If Lindsay wants to be remembered as a sex symbol, she must embrace her own sex appeal and stop trying to recapture Marilyn's. Not only is Lindsay closer to being a Liz Taylor protégé in the pop culture canon (the self-destructive ingénue whose tumultuous personal life overshadows her once-praised acting talent), but walking in Marilyn's hooker heels will only lead to prematurely posing six feet under.

In her Huffington Post piece last week, Margaret Cho wrote:

The sadness I feel about Lindsay has more to do with the media's casting her as Marilyn Monroe, swaddled in red velvet, sad eyes and vermillion lips, and framing her story as if it has already ended. These magazines constantly show her as if she is already dead, and I feel scared and freaked out and mad, like why can't they just give this kid a fucking chance?

One man who did give this freckled kid a fucking chance was director Richard Phillips, whose short film Lindsay Lohan featured a brief but fierce performance by the actress, evoking a young Sharon Stone as a Bond girl. This summer the art film was presented at the Venice Biennale by the Garage Center for Contemporary Culture.

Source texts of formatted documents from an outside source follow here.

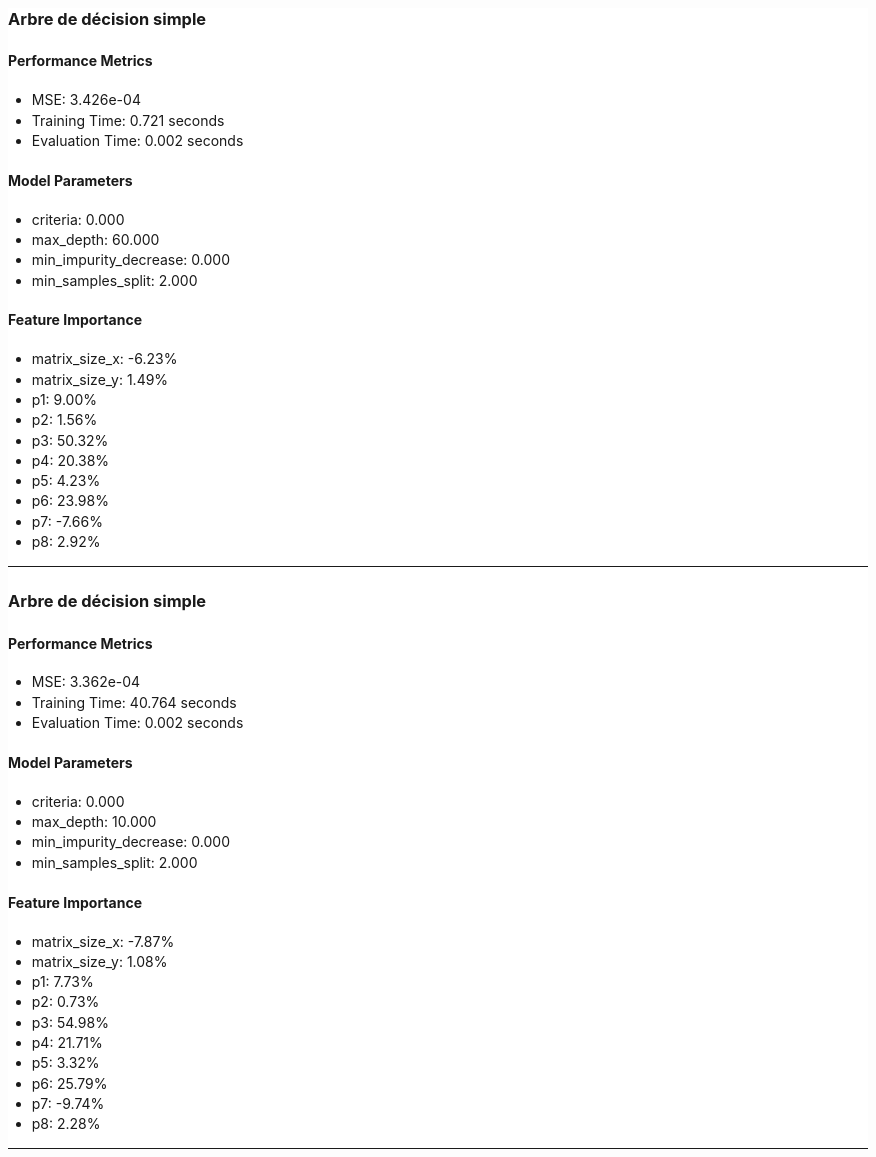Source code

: 
### Arbre de décision simple

#### Performance Metrics
- MSE: 3.426e-04
- Training Time: 0.721 seconds
- Evaluation Time: 0.002 seconds

#### Model Parameters
- criteria: 0.000
- max_depth: 60.000
- min_impurity_decrease: 0.000
- min_samples_split: 2.000

#### Feature Importance
- matrix_size_x: -6.23%
- matrix_size_y: 1.49%
- p1: 9.00%
- p2: 1.56%
- p3: 50.32%
- p4: 20.38%
- p5: 4.23%
- p6: 23.98%
- p7: -7.66%
- p8: 2.92%

---

### Arbre de décision simple

#### Performance Metrics
- MSE: 3.362e-04
- Training Time: 40.764 seconds
- Evaluation Time: 0.002 seconds

#### Model Parameters
- criteria: 0.000
- max_depth: 10.000
- min_impurity_decrease: 0.000
- min_samples_split: 2.000

#### Feature Importance
- matrix_size_x: -7.87%
- matrix_size_y: 1.08%
- p1: 7.73%
- p2: 0.73%
- p3: 54.98%
- p4: 21.71%
- p5: 3.32%
- p6: 25.79%
- p7: -9.74%
- p8: 2.28%

---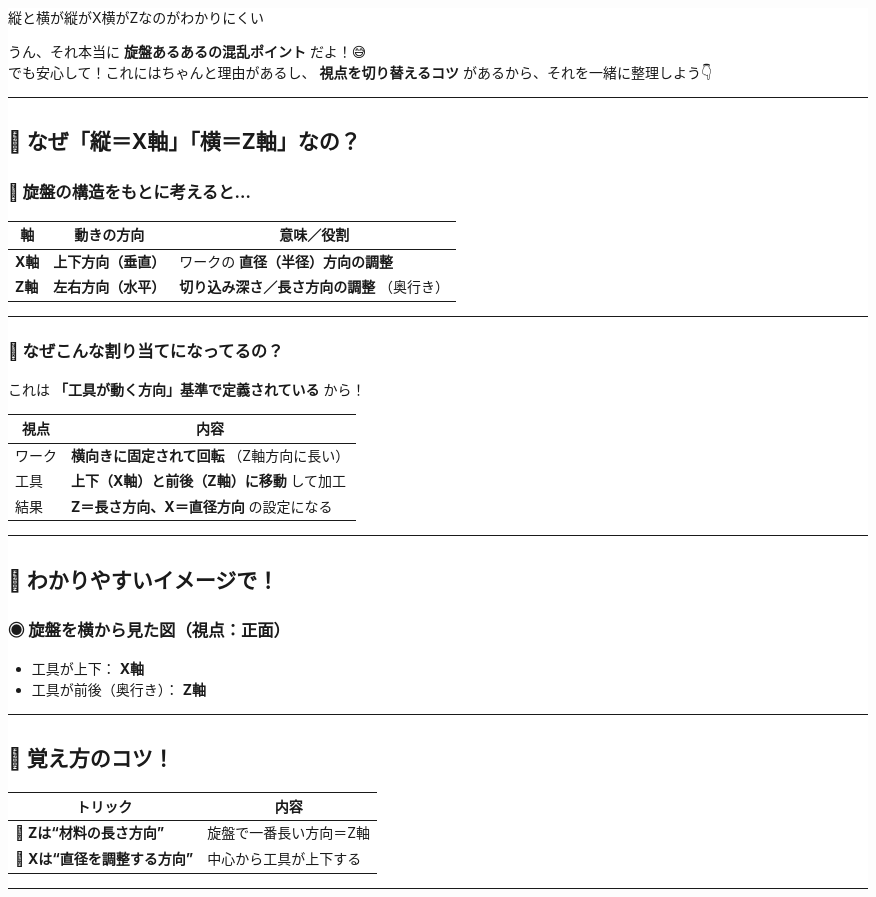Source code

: 縦と横が縦がX横がZなのがわかりにくい

うん、それ本当に **旋盤あるあるの混乱ポイント** だよ！😅  
でも安心して！これにはちゃんと理由があるし、 **視点を切り替えるコツ** があるから、それを一緒に整理しよう👇

---

## 🎯 なぜ「縦＝X軸」「横＝Z軸」なの？

### 🔧 旋盤の構造をもとに考えると…

| 軸 | 動きの方向 | 意味／役割 |
| --- | --- | --- |
| **X軸** | **上下方向（垂直）** | ワークの **直径（半径）方向の調整** |
| **Z軸** | **左右方向（水平）** | **切り込み深さ／長さ方向の調整** （奥行き） |

---

### 📐 なぜこんな割り当てになってるの？

これは **「工具が動く方向」基準で定義されている** から！

| 視点 | 内容 |
| --- | --- |
| ワーク | **横向きに固定されて回転** （Z軸方向に長い） |
| 工具 | **上下（X軸）と前後（Z軸）に移動** して加工 |
| 結果 | **Z＝長さ方向、X＝直径方向** の設定になる |

---

## 🧠 わかりやすいイメージで！

### ◉ 旋盤を横から見た図（視点：正面）

- 工具が上下： **X軸**
- 工具が前後（奥行き）： **Z軸**

---

## 🔄 覚え方のコツ！

| トリック | 内容 |
| --- | --- |
| 🧠 **Zは“材料の長さ方向”** | 旋盤で一番長い方向＝Z軸 |
| 🧠 **Xは“直径を調整する方向”** | 中心から工具が上下する |

---
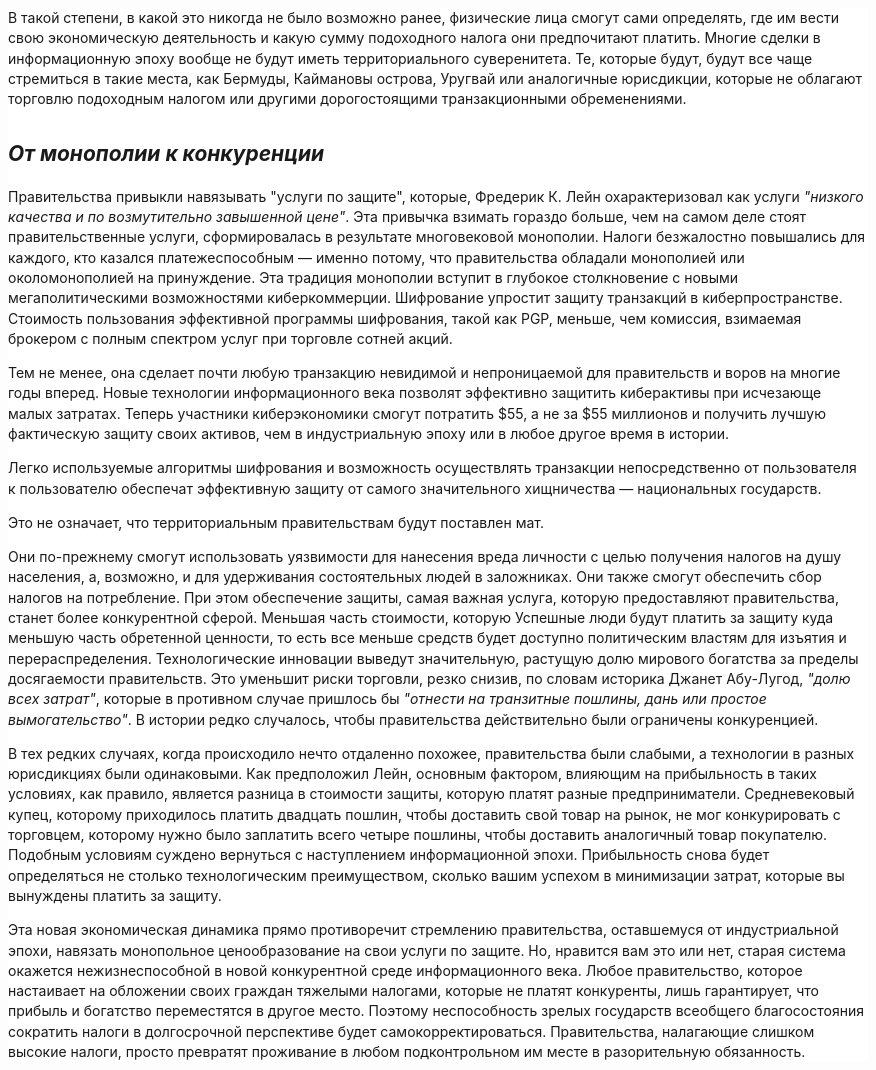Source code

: В такой степени, в какой это никогда не было возможно ранее, физические лица смогут сами определять, где им вести свою экономическую деятельность и какую сумму подоходного налога они предпочитают платить. Многие сделки в информационную эпоху вообще не будут иметь территориального суверенитета. Те, которые будут, будут все чаще стремиться в такие места, как Бермуды, Каймановы острова, Уругвай или аналогичные юрисдикции, которые не облагают торговлю подоходным налогом или другими дорогостоящими транзакционными обременениями.

<h2 id="%D0%BE%D1%82-%D0%BC%D0%BE%D0%BD%D0%BE%D0%BF%D0%BE%D0%BB%D0%B8%D0%B8-%D0%BA-%D0%BA%D0%BE%D0%BD%D0%BA%D1%83%D1%80%D0%B5%D0%BD%D1%86%D0%B8%D0%B8"><em>От монополии к конкуренции</em></h2>

Правительства привыкли навязывать "услуги по защите", которые, Фредерик К. Лейн охарактеризовал как услуги _"низкого качества и по возмутительно завышенной цене"_. Эта привычка взимать гораздо больше, чем на самом деле стоят правительственные услуги, сформировалась в результате многовековой монополии. Налоги безжалостно повышались для каждого, кто казался платежеспособным — именно потому, что правительства обладали монополией или околомонополией на принуждение. Эта традиция монополии вступит в глубокое столкновение с новыми мегаполитическими возможностями киберкоммерции. Шифрование упростит защиту транзакций в киберпространстве. Стоимость пользования эффективной программы шифрования, такой как PGP, меньше, чем комиссия, взимаемая брокером с полным спектром услуг при торговле сотней акций.

Тем не менее, она сделает почти любую транзакцию невидимой и непроницаемой для правительств и воров на многие годы вперед. Новые технологии информационного века позволят эффективно защитить киберактивы при исчезающе малых затратах. Теперь участники киберэкономики смогут потратить $55, а не за $55 миллионов и получить лучшую фактическую защиту своих активов, чем в индустриальную эпоху или в любое другое время в истории.

Легко используемые алгоритмы шифрования и возможность осуществлять транзакции непосредственно от пользователя к пользователю обеспечат эффективную защиту от самого значительного хищничества — национальных государств.

Это не означает, что территориальным правительствам будут поставлен мат.

Они по-прежнему смогут использовать уязвимости для нанесения вреда личности с целью получения налогов на душу населения, а, возможно, и для удерживания состоятельных людей в заложниках. Они также смогут обеспечить сбор налогов на потребление. При этом обеспечение защиты, самая важная услуга, которую предоставляют правительства, станет более конкурентной сферой. Меньшая часть стоимости, которую Успешные люди будут платить за защиту куда меньшую часть обретенной ценности, то есть все меньше средств будет доступно политическим властям для изъятия и перераспределения. Технологические инновации выведут значительную, растущую долю мирового богатства за пределы досягаемости правительств. Это уменьшит риски торговли, резко снизив, по словам историка Джанет Абу-Лугод, _"долю всех затрат"_, которые в противном случае пришлось бы _"отнести на транзитные пошлины, дань или простое вымогательство"_. В истории редко случалось, чтобы правительства действительно были ограничены конкуренцией.

В тех редких случаях, когда происходило нечто отдаленно похожее, правительства были слабыми, а технологии в разных юрисдикциях были одинаковыми. Как предположил Лейн, основным фактором, влияющим на прибыльность в таких условиях, как правило, является разница в стоимости защиты, которую платят разные предприниматели. Средневековый купец, которому приходилось платить двадцать пошлин, чтобы доставить свой товар на рынок, не мог конкурировать с торговцем, которому нужно было заплатить всего четыре пошлины, чтобы доставить аналогичный товар покупателю. Подобным условиям суждено вернуться с наступлением информационной эпохи. Прибыльность снова будет определяться не столько технологическим преимуществом, сколько вашим успехом в минимизации затрат, которые вы вынуждены платить за защиту.

Эта новая экономическая динамика прямо противоречит стремлению правительства, оставшемуся от индустриальной эпохи, навязать монопольное ценообразование на свои услуги по защите. Но, нравится вам это или нет, старая система окажется нежизнеспособной в новой конкурентной среде информационного века. Любое правительство, которое настаивает на обложении своих граждан тяжелыми налогами, которые не платят конкуренты, лишь гарантирует, что прибыль и богатство переместятся в другое место. Поэтому неспособность зрелых государств всеобщего благосостояния сократить налоги в долгосрочной перспективе будет самокорректироваться. Правительства, налагающие слишком высокие налоги, просто превратят проживание в любом подконтрольном им месте в разорительную обязанность.
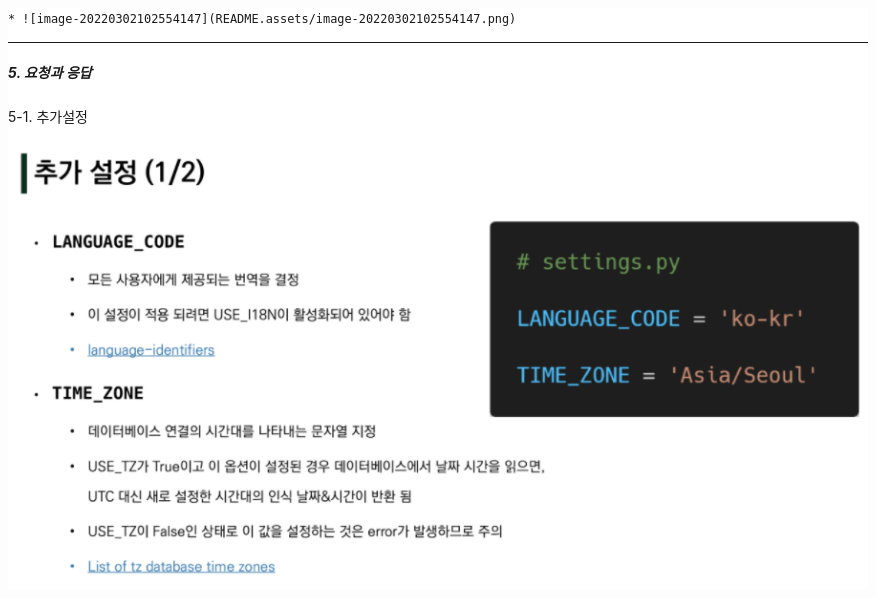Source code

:     * ![image-20220302102554147](README.assets/image-20220302102554147.png)

---

##### 5. 요청과 응답

5-1. 추가설정

![image-20220302140943535](README.assets/image-20220302140943535.png)

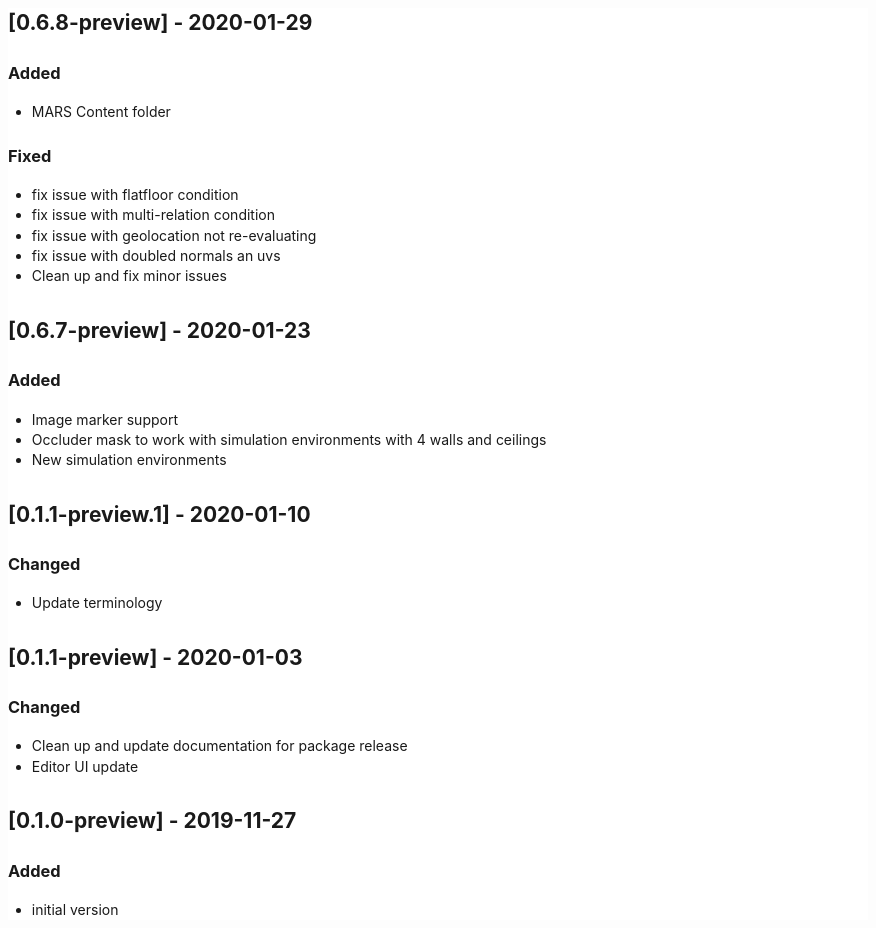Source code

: ## [0.6.8-preview] - 2020-01-29
### Added
- MARS Content folder

### Fixed
- fix issue with flatfloor condition
- fix issue with multi-relation condition
- fix issue with geolocation not re-evaluating
- fix issue with doubled normals an uvs
- Clean up and fix minor issues

## [0.6.7-preview] - 2020-01-23
### Added
- Image marker support
- Occluder mask to work with simulation environments with 4 walls and ceilings
- New simulation environments

## [0.1.1-preview.1] - 2020-01-10
### Changed
- Update terminology

## [0.1.1-preview] - 2020-01-03
### Changed
- Clean up and update documentation for package release
- Editor UI update

## [0.1.0-preview] - 2019-11-27
### Added
- initial version

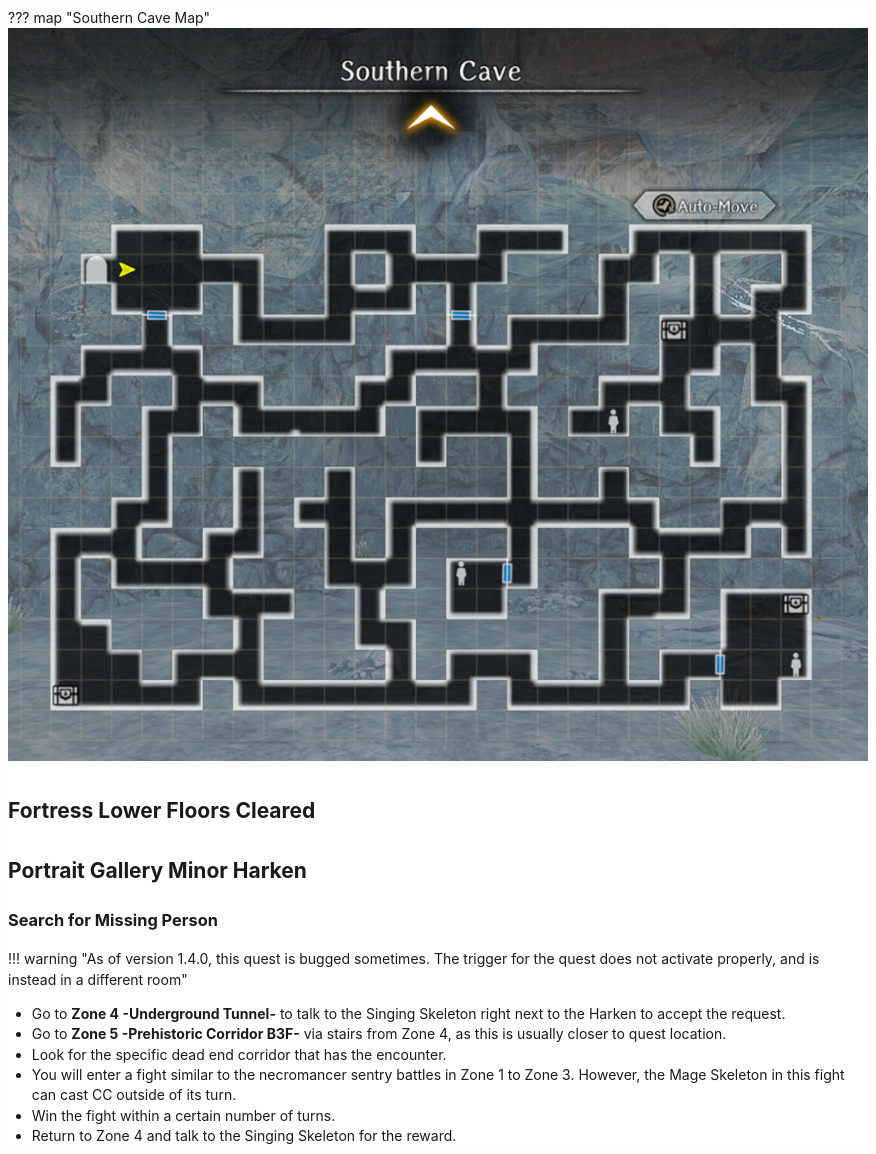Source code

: ??? map "Southern Cave Map"
    ![](./img/southern-cave.png)

## Fortress Lower Floors Cleared

## Portrait Gallery Minor Harken

### Search for Missing Person

!!! warning "As of version 1.4.0, this quest is bugged sometimes. The trigger for the quest does not activate properly, and is instead in a different room"

- Go to **Zone 4 -Underground Tunnel-** to talk to the Singing Skeleton right next to the Harken to accept the request.
- Go to **Zone 5 -Prehistoric Corridor B3F-** via stairs from Zone 4, as this is usually closer to quest location.
- Look for the specific dead end corridor that has the encounter.
- You will enter a fight similar to the necromancer sentry battles in Zone 1 to Zone 3. However, the Mage Skeleton in this fight can cast CC outside of its turn.
- Win the fight within a certain number of turns.
- Return to Zone 4 and talk to the Singing Skeleton for the reward.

Lindsay has never been one shy of taking risks. "She's just so daring. She's a character in herself and she is very good at it," Tyler Shield told ArtInfo. The Hollywood photographer depicted Lindsay yielding a knife close to her face, a kind of high-art version of this photo. "I shoot her a different way than I think anybody else shoots her, and I think she knows that."

So why not have Shields shoot her for Playboy? Why not show Lindsay at her edgiest, glamorous, most dangerous self-sabotage? Give her the power to claim her own tragedy and make something lasting out of it.